1. He agreed to appear at an event I was putting on at the ICA in 1968, comparing different translations of the Bible. He came, of course, as an actor, an impeccable professional. He read from the Book of Revelation: ‘And there followed another angel, saying, Babylon is fallen, is fallen, that great city, because she made all nations drink of the wine of the wrath of her fornication.’ In his searing voice, you could hear the same wrath I now hear when he lays into murderous Superpowers.

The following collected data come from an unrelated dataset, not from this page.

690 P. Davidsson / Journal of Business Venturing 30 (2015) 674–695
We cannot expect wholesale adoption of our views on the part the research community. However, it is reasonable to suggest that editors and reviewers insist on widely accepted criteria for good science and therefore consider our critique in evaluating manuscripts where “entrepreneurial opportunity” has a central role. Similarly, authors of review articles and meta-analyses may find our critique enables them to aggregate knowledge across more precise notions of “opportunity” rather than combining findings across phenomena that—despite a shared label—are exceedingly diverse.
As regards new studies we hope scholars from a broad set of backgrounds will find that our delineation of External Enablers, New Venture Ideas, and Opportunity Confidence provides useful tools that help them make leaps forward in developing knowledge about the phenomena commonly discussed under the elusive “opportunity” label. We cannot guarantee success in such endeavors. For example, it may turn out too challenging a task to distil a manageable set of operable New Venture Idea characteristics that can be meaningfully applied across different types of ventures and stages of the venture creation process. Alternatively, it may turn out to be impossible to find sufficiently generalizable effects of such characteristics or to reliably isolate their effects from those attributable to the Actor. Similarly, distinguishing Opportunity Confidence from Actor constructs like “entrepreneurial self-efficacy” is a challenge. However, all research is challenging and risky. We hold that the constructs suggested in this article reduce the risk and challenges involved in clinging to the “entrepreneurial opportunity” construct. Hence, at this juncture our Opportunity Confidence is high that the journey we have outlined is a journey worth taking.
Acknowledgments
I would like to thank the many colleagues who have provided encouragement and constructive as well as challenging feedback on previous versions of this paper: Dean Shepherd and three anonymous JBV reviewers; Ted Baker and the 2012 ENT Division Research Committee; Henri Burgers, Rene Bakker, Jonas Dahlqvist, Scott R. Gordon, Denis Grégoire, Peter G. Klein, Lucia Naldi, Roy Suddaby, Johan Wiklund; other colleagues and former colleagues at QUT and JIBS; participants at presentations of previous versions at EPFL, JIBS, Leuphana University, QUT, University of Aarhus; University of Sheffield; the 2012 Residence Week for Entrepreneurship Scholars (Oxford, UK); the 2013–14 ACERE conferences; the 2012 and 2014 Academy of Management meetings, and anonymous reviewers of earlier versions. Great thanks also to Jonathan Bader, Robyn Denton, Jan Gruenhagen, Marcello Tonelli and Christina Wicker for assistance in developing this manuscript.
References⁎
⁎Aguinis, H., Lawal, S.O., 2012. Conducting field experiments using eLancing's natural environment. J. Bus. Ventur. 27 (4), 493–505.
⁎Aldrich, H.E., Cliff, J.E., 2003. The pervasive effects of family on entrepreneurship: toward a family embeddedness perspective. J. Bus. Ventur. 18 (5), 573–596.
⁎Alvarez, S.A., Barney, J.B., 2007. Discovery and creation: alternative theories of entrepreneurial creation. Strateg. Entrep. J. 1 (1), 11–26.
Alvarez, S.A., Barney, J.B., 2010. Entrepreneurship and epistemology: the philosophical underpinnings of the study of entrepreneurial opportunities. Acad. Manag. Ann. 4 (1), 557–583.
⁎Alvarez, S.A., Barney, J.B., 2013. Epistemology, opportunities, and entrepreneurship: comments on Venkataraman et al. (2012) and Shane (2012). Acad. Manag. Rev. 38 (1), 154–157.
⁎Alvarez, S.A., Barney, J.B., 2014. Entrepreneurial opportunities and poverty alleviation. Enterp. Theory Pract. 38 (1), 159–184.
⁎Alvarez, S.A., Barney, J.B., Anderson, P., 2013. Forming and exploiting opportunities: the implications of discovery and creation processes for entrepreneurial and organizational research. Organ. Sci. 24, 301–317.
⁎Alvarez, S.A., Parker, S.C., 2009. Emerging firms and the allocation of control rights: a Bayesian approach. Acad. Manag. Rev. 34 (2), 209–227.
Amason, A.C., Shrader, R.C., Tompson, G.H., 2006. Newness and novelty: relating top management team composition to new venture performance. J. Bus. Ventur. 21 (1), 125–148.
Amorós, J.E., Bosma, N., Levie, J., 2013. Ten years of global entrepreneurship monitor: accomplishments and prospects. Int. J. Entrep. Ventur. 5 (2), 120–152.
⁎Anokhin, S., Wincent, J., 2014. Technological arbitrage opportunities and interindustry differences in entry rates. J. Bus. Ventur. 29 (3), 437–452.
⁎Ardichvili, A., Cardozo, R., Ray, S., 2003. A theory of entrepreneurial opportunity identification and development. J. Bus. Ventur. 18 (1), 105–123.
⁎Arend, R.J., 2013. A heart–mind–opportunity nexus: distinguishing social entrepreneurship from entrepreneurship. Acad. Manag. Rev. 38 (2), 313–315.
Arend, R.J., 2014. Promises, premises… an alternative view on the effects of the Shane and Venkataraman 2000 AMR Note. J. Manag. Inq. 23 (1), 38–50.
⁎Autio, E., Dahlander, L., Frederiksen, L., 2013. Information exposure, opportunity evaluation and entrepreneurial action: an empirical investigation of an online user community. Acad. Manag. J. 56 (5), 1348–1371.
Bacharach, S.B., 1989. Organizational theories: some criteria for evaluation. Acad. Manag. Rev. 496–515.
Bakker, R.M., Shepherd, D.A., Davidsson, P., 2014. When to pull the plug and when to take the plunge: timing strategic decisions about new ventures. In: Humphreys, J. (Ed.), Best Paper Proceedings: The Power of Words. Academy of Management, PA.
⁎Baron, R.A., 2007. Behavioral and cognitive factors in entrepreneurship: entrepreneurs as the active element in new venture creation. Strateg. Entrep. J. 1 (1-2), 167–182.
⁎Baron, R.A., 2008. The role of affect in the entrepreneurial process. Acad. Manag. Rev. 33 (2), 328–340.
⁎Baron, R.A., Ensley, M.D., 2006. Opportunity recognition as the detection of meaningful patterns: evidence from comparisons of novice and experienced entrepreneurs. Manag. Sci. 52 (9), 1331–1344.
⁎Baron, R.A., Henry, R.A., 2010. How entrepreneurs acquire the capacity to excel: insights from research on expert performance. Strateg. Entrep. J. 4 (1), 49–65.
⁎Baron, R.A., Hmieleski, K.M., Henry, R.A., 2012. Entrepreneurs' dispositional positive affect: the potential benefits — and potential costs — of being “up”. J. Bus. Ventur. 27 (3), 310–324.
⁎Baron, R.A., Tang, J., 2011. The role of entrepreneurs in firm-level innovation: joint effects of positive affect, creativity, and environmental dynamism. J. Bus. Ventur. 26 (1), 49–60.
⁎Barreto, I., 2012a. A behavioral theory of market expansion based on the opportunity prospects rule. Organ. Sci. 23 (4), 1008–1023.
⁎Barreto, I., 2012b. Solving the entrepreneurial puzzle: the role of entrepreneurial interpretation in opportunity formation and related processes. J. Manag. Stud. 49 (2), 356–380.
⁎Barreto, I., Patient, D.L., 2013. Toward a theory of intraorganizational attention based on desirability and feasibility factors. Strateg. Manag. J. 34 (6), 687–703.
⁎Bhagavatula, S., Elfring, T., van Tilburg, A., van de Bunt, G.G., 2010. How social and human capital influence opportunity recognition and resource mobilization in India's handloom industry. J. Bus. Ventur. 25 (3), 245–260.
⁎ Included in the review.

But in the same programme I gave him to read the greatest love-poem in the Bible, the Song of Songs: ‘Stay with me flagons, comfort me with apples: for I am sick of love.’ His voice was a caress of tenderness. The fury, the tenacity, makes him a fighter; the tenderness reminds us he is a poet.
2. When he and I worked at the National Theatre, he agreed to read other people’s poetry once a year, on the Olivier Theatre stage. The first time I chose Louis Macneice’s Autumn Journal (1939), that lyric diary of a man on the threshold of a war. MacNeice’s speaker, like a documentarist in verse, sees peace collapse around him in a hundred details. Harold, dry-voiced, found the horror of what lay ahead in these simple lines:
As I go out I see a windscreen-wiper
In an empty car
Wiping away like mad and I feel astounded
That things have gone so far.
3. The pleasure of witnessing Harold’s irascibility. (And doubtless the pain of being on its receiving end). At one planning meeting of the National Theatre directorate, Jonathan Miller put forward his iconoclastic plan for a new production of The Importance of Being Earnest. His idea, he announced, was to have Lady Bracknell played by a man. He illustrated this at some length with examples of ambiguities in the text, homosexuality and the treatment of women in Victorian times. The room fell silent. Then Harold cuttingly said, ‘Jonathan, if Oscar Wilde had wanted Lady Bracknell to be played by a man, he would have fucking said so.’